**What you should do**. Return exactly the lines below, starting with the one that has "#69aadd; stroke-width: 8" and going on through the one that has "#fdfcf7; stroke: #62766e;".

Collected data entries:
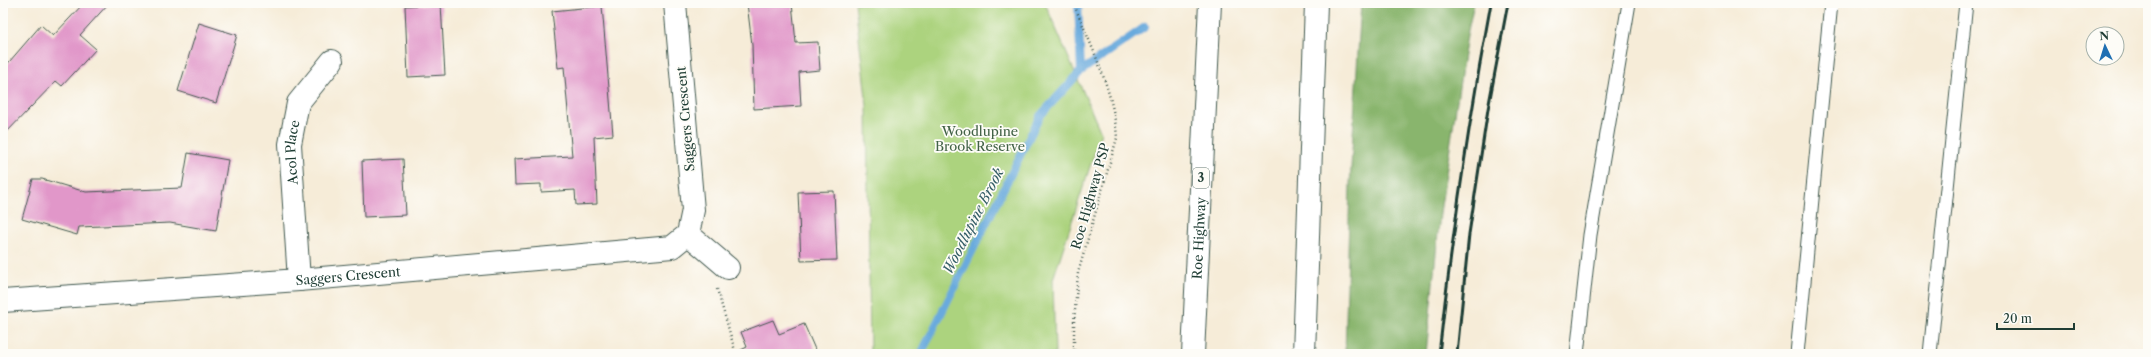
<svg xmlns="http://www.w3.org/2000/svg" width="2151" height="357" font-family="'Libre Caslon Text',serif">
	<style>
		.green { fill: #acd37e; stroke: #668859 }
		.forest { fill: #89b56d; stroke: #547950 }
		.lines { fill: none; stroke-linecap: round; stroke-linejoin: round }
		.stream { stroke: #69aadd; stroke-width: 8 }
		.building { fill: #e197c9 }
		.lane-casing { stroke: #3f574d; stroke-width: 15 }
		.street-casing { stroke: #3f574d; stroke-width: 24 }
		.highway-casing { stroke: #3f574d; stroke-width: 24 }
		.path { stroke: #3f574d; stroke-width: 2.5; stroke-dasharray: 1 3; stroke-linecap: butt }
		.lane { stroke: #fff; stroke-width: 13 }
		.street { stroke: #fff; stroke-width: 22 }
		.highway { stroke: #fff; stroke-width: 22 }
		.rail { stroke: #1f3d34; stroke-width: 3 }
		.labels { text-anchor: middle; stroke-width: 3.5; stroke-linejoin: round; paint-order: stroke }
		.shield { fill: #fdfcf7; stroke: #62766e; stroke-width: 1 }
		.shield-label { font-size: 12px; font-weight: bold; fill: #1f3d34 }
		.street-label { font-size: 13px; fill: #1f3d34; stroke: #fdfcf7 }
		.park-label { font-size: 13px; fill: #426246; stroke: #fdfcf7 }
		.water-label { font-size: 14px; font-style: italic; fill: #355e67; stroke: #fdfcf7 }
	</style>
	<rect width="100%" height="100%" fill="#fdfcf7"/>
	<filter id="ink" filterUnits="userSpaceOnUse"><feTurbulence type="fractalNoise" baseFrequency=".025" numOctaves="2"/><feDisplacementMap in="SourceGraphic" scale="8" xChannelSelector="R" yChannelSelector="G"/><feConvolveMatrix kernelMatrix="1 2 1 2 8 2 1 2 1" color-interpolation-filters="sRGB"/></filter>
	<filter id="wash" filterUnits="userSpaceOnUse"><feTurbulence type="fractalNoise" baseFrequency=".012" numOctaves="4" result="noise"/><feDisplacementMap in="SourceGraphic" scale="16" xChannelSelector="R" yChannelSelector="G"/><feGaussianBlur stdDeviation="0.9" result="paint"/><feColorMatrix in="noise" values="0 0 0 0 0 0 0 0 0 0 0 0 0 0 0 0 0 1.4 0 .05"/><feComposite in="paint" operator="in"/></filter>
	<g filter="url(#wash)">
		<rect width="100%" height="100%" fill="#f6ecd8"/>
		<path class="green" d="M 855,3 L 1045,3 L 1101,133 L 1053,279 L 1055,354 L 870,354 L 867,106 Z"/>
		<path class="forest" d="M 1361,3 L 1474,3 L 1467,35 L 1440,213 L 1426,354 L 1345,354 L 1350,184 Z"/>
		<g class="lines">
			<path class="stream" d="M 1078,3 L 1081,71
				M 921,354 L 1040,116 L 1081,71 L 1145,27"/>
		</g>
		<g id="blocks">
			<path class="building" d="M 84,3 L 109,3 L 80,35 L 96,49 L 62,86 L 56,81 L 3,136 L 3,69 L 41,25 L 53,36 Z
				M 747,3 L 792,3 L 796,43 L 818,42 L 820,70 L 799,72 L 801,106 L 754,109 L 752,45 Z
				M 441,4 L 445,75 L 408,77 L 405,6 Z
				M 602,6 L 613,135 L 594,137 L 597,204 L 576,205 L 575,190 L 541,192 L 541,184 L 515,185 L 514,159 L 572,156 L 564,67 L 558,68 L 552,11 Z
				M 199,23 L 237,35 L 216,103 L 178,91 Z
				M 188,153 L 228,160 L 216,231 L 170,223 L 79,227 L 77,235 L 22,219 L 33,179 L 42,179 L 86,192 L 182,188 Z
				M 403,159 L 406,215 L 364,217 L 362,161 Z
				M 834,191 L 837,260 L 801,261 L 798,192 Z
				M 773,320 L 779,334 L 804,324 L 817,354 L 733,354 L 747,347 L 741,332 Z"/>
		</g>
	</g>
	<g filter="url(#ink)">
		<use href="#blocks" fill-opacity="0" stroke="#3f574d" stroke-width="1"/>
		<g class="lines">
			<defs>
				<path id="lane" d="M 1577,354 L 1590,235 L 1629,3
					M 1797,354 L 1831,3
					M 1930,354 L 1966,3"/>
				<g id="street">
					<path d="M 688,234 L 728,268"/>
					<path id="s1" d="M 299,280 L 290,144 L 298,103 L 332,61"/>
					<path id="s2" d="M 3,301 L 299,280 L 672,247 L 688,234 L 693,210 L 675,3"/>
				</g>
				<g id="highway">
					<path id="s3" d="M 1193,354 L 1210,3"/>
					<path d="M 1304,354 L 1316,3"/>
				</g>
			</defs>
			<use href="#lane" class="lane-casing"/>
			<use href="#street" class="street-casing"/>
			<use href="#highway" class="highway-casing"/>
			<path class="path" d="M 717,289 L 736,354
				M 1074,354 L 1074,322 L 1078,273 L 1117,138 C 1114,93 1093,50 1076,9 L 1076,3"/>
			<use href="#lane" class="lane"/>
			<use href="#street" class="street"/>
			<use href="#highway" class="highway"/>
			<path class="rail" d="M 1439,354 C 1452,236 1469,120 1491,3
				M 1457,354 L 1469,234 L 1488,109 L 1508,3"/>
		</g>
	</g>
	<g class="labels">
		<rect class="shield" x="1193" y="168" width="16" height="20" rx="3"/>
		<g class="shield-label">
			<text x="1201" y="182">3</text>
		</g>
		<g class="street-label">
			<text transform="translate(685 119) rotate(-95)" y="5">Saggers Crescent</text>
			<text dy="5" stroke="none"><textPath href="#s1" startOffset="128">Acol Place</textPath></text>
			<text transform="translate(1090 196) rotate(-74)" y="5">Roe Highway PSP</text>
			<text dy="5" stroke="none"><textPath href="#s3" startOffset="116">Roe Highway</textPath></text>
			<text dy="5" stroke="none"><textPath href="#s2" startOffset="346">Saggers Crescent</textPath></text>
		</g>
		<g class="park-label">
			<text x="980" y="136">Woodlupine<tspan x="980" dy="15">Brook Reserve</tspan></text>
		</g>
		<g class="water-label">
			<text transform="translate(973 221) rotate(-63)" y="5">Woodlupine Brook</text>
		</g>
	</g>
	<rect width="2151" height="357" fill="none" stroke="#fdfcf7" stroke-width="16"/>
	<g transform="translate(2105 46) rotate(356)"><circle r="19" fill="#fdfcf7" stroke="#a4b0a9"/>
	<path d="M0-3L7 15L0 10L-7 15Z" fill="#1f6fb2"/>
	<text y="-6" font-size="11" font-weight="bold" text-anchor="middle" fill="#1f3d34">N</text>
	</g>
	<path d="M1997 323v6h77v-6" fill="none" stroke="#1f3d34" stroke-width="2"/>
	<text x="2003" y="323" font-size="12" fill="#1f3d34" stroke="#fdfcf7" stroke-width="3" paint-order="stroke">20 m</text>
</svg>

...

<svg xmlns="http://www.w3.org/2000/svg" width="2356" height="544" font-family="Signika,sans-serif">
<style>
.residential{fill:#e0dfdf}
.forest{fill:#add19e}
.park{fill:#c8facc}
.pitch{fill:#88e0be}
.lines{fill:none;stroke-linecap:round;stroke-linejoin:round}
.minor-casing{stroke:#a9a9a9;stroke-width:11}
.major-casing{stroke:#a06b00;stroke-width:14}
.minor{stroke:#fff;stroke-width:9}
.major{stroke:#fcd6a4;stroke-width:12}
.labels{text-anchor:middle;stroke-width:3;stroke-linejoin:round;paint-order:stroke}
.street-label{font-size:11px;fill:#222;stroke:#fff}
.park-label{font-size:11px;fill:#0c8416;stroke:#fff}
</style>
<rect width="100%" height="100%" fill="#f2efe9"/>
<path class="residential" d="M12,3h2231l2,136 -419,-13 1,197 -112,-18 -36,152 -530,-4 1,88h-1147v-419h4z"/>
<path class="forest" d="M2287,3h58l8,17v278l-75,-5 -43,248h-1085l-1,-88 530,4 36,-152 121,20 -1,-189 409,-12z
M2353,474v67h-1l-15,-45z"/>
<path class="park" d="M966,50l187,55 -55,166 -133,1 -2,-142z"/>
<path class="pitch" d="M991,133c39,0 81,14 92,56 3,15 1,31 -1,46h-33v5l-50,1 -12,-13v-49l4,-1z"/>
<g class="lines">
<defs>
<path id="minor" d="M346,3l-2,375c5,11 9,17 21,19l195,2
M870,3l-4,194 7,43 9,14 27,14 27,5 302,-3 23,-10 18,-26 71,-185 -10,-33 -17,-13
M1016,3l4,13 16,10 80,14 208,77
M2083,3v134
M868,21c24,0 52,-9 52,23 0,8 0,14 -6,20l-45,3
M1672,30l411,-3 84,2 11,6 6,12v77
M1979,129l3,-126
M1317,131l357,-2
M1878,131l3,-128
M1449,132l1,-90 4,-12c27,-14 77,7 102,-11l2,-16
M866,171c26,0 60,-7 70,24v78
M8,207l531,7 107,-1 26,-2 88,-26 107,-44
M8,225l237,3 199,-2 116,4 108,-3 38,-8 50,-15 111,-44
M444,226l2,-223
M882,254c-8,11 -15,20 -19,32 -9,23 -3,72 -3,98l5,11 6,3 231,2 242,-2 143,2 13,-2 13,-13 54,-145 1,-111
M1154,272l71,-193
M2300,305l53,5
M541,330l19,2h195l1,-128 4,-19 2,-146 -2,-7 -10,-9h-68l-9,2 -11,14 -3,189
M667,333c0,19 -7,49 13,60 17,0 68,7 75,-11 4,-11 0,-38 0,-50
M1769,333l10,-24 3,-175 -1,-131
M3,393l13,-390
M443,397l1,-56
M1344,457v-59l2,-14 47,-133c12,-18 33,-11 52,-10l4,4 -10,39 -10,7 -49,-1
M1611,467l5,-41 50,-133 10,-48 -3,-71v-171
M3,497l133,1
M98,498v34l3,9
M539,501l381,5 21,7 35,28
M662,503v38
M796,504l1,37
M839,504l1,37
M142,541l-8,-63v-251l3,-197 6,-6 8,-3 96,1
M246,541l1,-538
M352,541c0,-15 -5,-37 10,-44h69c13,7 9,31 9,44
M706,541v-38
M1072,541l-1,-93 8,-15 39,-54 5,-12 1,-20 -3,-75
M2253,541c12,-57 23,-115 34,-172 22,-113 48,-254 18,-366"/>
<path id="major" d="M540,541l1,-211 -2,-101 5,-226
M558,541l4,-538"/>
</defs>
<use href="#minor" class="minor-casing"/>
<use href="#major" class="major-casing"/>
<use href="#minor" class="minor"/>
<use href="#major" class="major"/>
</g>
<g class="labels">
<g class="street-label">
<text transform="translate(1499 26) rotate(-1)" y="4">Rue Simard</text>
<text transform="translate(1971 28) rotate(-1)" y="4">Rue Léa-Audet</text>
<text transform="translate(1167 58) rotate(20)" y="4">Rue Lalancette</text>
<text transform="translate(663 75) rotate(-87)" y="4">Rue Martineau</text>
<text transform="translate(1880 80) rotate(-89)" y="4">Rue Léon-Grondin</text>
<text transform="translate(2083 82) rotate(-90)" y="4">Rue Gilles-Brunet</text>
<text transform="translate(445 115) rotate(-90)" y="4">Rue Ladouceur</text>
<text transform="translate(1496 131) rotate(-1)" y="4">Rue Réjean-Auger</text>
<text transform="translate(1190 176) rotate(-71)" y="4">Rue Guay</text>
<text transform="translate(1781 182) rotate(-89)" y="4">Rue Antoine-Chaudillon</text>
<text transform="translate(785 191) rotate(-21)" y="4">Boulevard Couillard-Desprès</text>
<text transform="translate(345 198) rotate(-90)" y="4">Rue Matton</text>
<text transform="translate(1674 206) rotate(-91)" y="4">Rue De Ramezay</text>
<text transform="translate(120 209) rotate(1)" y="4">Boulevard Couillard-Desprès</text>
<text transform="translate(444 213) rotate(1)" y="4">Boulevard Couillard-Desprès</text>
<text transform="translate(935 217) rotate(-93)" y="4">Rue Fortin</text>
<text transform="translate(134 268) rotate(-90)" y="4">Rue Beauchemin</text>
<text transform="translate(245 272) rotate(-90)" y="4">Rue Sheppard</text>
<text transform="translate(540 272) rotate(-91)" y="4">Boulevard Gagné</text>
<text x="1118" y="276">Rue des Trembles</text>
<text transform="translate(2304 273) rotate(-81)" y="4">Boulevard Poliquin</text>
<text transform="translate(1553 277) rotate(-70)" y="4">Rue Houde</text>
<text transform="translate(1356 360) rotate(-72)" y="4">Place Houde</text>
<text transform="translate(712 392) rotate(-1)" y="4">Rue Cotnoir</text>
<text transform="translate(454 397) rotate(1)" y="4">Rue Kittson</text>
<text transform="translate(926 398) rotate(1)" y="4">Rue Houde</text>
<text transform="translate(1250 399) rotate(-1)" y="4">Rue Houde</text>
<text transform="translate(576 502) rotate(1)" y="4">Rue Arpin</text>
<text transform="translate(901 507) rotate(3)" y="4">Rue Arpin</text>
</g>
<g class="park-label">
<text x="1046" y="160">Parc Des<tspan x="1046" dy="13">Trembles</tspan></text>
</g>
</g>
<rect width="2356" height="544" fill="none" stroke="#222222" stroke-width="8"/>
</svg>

**Answer box**.
		.stream { stroke: #69aadd; stroke-width: 8 }
		.building { fill: #e197c9 }
		.lane-casing { stroke: #3f574d; stroke-width: 15 }
		.street-casing { stroke: #3f574d; stroke-width: 24 }
		.highway-casing { stroke: #3f574d; stroke-width: 24 }
		.path { stroke: #3f574d; stroke-width: 2.5; stroke-dasharray: 1 3; stroke-linecap: butt }
		.lane { stroke: #fff; stroke-width: 13 }
		.street { stroke: #fff; stroke-width: 22 }
		.highway { stroke: #fff; stroke-width: 22 }
		.rail { stroke: #1f3d34; stroke-width: 3 }
		.labels { text-anchor: middle; stroke-width: 3.5; stroke-linejoin: round; paint-order: stroke }
		.shield { fill: #fdfcf7; stroke: #62766e; stroke-width: 1 }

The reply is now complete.